(Data provided):
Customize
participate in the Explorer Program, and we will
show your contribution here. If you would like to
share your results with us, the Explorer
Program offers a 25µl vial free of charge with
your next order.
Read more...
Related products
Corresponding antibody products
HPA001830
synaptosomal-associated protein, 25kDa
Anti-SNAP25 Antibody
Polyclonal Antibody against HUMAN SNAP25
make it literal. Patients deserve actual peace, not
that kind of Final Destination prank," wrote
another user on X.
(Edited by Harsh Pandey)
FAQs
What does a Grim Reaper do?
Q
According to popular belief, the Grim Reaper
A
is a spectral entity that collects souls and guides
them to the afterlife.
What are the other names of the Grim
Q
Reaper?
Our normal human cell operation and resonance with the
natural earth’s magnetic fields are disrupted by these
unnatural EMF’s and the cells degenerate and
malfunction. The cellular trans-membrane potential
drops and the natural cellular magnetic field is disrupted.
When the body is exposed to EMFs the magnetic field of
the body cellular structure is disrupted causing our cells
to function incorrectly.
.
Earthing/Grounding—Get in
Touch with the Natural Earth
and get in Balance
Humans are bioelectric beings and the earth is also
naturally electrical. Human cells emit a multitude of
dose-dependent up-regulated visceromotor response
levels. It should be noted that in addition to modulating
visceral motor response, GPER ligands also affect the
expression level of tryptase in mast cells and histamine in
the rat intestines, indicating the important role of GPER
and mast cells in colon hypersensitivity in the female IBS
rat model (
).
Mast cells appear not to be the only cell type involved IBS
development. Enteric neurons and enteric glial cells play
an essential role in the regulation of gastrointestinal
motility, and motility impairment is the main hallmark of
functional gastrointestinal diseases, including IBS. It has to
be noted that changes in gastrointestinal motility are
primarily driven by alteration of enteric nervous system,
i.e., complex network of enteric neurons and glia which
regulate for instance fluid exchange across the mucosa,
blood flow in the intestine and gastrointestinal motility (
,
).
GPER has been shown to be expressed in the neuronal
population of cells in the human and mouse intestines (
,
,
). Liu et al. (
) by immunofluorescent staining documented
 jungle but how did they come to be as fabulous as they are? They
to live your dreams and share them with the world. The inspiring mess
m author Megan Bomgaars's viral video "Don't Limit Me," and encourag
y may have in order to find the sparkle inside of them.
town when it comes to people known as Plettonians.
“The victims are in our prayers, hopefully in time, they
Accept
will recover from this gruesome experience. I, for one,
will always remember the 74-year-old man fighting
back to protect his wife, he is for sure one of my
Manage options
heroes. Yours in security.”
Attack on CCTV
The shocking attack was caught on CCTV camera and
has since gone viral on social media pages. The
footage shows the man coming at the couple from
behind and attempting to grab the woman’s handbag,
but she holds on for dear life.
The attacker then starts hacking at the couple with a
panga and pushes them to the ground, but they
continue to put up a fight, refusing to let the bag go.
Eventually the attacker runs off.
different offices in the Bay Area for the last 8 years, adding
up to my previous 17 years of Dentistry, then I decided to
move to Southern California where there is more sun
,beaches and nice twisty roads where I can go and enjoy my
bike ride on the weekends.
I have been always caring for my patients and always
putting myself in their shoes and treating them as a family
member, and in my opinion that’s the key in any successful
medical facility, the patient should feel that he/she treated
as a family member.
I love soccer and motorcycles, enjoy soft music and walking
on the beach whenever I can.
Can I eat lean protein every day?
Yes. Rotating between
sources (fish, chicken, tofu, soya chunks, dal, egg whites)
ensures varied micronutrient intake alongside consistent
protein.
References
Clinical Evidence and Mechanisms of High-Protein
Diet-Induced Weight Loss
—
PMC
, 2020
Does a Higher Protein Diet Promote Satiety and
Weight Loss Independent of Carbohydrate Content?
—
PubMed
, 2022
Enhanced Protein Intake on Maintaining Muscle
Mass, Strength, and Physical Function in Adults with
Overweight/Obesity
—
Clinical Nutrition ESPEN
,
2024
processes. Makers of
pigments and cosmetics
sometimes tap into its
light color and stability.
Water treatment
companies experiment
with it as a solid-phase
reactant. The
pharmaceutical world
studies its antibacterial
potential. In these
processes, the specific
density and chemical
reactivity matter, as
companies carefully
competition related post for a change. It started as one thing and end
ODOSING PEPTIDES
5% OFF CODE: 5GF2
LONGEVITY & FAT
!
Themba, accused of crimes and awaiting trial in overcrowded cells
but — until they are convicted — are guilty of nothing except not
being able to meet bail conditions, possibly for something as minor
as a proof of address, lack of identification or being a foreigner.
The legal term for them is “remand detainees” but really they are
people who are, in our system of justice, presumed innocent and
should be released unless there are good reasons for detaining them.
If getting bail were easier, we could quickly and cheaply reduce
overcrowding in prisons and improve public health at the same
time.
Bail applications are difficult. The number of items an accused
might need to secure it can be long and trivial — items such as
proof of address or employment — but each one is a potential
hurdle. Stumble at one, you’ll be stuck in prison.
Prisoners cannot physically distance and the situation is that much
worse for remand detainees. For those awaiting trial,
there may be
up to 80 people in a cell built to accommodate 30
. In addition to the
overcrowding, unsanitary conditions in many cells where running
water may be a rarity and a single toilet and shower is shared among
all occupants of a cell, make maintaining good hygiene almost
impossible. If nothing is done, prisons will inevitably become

(What to do): Print exactly the lines above from the one with "Humans are bioelectric" to the one with "development. Enteric neurons", including both.

(Written response):
Humans are bioelectric beings and the earth is also
naturally electrical. Human cells emit a multitude of
dose-dependent up-regulated visceromotor response
levels. It should be noted that in addition to modulating
visceral motor response, GPER ligands also affect the
expression level of tryptase in mast cells and histamine in
the rat intestines, indicating the important role of GPER
and mast cells in colon hypersensitivity in the female IBS
rat model (
).
Mast cells appear not to be the only cell type involved IBS
development. Enteric neurons and enteric glial cells play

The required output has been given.